Woodland House is a large detached house at 31 Melbury Road (originally 11 Melbury Road), in the Holland Park district of Kensington and Chelsea, W14. Built from 1875-7 in the Queen Anne style by the architect Richard Norman Shaw, it is a Grade II* listed building. Commissioned by the painter Luke Fildes, Woodland House is situated next to William Burges' Grade I listed Tower House.

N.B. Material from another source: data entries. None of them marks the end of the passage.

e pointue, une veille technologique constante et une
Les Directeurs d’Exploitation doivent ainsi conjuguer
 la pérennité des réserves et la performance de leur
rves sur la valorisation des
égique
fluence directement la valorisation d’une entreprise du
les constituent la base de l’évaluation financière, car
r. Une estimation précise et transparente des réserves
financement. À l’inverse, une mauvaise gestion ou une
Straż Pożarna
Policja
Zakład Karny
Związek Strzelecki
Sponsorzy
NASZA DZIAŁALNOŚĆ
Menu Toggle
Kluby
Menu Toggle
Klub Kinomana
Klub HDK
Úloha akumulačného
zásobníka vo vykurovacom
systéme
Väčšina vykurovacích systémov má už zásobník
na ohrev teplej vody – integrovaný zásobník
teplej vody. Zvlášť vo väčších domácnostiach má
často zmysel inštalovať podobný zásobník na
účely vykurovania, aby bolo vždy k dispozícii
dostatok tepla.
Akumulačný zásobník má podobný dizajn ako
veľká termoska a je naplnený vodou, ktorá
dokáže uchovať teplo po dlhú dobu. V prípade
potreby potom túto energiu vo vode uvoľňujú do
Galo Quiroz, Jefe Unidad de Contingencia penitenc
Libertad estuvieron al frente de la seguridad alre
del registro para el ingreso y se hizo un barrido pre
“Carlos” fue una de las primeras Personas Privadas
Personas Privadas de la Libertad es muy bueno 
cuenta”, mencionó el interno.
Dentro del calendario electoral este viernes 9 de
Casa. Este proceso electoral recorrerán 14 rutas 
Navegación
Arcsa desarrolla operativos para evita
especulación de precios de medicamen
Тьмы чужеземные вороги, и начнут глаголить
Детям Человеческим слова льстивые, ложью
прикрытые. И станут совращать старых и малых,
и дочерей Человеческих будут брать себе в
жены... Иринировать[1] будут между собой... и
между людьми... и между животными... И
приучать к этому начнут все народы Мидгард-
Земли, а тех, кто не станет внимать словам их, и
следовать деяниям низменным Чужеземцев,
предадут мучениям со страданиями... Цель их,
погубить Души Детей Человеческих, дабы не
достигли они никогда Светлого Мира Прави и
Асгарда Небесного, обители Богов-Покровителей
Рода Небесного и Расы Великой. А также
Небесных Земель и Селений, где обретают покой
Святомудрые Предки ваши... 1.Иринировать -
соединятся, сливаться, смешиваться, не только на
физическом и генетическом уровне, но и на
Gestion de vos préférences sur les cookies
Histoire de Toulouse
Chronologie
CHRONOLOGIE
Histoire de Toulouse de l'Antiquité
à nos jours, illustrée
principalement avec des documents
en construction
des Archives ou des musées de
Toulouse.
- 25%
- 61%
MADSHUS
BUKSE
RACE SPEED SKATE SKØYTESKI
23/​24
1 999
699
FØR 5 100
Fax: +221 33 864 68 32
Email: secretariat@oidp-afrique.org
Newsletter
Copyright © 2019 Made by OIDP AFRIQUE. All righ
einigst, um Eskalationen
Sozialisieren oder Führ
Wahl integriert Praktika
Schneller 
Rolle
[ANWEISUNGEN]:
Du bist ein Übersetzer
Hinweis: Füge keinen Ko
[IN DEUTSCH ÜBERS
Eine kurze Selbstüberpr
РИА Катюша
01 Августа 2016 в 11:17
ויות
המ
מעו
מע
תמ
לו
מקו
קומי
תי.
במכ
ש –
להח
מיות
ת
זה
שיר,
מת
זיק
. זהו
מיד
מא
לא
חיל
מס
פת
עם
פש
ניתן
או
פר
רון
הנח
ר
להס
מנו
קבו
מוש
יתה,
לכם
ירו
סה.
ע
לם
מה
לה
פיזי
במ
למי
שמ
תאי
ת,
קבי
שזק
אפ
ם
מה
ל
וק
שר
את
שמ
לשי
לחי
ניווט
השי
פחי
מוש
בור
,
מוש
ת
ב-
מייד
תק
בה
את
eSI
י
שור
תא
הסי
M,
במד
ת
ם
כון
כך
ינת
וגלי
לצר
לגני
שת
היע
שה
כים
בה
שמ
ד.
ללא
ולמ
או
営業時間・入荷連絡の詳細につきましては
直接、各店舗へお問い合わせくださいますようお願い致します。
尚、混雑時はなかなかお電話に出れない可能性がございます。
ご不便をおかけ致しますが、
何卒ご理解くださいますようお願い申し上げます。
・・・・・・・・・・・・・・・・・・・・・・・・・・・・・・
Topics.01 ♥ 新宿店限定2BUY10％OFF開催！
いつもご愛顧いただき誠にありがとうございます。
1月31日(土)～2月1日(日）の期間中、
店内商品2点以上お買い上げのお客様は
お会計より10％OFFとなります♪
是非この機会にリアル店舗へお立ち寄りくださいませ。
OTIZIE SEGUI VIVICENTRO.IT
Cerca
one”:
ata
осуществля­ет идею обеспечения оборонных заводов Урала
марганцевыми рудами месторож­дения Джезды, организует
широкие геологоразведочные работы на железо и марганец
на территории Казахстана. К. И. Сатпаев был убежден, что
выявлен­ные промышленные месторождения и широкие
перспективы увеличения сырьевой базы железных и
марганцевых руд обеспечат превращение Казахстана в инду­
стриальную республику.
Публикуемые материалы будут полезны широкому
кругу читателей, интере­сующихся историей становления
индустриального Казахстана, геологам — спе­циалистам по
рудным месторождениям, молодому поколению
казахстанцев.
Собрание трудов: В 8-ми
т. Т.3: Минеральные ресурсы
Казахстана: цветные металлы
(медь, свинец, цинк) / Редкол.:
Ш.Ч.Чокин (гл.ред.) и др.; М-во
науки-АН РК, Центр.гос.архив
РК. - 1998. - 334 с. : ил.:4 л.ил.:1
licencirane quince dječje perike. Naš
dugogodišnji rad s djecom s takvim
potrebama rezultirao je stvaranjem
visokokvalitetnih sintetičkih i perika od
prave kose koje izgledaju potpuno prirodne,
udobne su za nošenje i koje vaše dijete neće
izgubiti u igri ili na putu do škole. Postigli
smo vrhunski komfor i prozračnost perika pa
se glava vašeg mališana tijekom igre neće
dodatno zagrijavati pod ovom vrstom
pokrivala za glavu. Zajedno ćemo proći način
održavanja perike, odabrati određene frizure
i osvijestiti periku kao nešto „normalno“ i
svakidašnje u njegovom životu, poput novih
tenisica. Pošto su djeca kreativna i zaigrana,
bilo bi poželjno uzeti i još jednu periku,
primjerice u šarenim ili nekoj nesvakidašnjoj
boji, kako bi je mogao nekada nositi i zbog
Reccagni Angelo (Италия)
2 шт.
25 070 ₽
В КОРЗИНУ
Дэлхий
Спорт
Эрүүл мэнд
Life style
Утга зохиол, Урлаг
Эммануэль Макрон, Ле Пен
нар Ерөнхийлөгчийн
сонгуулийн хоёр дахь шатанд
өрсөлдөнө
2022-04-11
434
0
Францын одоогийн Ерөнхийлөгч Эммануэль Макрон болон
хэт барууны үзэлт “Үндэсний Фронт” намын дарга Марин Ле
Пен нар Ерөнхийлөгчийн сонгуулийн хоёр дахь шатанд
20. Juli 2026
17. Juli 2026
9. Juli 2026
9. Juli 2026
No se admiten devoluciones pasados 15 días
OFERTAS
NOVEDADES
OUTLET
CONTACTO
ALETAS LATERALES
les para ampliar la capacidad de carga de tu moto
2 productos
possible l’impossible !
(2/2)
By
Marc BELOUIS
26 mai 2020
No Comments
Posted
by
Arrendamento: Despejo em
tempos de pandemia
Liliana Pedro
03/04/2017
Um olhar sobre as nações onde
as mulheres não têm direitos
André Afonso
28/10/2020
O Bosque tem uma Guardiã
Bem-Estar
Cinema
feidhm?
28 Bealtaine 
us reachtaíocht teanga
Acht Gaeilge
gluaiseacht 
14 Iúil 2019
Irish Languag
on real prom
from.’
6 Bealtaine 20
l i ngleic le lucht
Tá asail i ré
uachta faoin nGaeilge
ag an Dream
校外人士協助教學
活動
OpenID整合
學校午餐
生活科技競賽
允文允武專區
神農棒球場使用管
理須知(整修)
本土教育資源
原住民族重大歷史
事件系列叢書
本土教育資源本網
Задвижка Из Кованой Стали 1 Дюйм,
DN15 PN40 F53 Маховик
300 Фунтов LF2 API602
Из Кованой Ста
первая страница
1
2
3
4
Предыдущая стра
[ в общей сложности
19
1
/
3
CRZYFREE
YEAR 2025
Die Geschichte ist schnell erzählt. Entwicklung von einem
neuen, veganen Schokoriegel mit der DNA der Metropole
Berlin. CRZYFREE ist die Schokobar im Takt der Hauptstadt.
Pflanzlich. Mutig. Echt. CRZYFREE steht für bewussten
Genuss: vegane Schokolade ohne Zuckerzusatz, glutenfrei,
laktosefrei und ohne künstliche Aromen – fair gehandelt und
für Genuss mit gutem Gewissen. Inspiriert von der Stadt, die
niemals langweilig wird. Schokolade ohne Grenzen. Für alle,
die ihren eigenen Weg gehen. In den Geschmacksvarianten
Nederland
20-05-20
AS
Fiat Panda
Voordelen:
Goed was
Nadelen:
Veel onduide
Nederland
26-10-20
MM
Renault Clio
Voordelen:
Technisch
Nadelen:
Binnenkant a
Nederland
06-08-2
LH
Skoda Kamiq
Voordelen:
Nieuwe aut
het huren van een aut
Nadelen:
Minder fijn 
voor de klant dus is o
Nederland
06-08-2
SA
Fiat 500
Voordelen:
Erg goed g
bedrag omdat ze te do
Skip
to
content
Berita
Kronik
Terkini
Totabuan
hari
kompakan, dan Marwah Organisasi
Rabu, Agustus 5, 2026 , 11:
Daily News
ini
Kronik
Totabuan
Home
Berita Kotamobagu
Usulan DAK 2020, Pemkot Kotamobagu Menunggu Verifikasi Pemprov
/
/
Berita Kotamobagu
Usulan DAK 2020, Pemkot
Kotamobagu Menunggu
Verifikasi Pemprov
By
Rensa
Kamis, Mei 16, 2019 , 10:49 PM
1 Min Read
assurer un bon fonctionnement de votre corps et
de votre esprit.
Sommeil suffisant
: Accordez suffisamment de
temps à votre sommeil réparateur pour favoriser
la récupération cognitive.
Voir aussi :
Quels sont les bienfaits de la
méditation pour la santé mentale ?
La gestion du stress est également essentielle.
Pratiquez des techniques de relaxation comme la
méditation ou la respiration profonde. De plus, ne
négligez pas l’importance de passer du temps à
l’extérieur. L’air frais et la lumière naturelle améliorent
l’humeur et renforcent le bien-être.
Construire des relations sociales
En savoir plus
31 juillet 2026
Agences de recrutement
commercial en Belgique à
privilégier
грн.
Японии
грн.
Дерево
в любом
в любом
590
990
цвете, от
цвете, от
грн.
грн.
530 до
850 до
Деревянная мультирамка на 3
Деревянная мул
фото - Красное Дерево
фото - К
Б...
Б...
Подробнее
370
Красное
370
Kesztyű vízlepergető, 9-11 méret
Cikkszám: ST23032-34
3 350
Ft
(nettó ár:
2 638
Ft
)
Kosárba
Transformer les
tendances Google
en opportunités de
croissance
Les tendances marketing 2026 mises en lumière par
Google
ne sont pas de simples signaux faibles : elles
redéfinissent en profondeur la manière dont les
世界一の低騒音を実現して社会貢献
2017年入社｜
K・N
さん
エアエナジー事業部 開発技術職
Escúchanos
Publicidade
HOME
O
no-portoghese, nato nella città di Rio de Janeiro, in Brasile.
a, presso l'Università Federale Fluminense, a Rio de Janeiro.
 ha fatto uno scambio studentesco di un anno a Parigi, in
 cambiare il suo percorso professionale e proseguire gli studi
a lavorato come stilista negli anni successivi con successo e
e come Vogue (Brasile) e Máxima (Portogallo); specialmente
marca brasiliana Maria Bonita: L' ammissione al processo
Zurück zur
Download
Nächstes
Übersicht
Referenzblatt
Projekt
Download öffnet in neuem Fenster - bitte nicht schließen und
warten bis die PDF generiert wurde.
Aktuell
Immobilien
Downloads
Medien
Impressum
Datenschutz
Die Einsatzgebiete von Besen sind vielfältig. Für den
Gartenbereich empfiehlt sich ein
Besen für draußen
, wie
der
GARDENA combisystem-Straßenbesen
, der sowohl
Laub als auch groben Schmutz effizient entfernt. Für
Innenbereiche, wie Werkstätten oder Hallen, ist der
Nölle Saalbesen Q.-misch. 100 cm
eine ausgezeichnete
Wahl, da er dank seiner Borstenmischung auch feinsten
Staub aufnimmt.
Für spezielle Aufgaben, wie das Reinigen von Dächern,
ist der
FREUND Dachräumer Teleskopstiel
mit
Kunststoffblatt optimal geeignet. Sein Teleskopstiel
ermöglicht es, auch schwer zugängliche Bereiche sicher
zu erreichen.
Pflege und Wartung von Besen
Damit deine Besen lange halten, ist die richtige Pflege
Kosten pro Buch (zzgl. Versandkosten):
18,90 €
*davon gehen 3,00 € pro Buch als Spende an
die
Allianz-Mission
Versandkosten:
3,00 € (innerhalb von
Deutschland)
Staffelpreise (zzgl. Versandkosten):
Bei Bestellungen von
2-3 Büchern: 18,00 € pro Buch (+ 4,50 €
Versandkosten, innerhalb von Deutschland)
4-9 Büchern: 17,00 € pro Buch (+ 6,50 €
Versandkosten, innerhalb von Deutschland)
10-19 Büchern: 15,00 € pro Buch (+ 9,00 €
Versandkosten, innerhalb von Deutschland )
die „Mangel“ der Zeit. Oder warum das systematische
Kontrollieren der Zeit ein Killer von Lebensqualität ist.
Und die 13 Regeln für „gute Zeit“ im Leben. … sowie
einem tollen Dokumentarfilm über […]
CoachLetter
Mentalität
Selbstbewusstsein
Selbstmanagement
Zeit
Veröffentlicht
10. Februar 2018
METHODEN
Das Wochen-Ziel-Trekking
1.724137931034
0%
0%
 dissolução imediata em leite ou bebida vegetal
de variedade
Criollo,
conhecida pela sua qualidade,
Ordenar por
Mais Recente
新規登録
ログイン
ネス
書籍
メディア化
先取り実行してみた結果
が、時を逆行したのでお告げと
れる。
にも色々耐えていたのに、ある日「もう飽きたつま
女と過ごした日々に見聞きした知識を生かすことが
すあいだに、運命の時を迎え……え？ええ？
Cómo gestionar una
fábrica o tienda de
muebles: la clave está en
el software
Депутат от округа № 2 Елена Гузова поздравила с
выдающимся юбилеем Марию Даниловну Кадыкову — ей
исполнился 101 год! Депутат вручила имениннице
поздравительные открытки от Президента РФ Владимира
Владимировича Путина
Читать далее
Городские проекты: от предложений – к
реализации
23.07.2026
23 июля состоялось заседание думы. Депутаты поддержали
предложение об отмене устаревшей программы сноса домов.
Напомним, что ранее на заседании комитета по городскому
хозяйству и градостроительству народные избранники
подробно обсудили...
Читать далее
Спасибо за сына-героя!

Originally 11 Melbury Road, the house was renumbered as 31 Melbury Road in 1967. It was the second of two houses in Melbury Road designed by Shaw, the first, 8 Melbury Road, was designed for another painter Marcus Stone. Fildes and Stone were artistic rivals and each naturally regarded their own Shaw-designed house as superior. Of the construction of Woodland House Fildes wrote in November 1876 that "The house is getting on famously and looks stunning ... It is a long way the most superior house of the whole lot; I consider it knocks Stone's to fits, though of course he wouldn't have that by what I hear he says of his, but my opinion is the universal one." Fildes moved into the house in October 1877 and it remained his home until his death there in February 1927. Fildes was survived by his wife and six children. In 1959 the London County Council commemorated Fildes at Woodland House with a blue plaque.

Woodlands House was later the home of the film director Michael Winner. His father purchased the lease for the property after the Second World War and, buying the outstanding lease from his father in 1972, Winner lived at the house until his own death at the house,in 2013. It was subsequently purchased by the pop star Robbie Williams.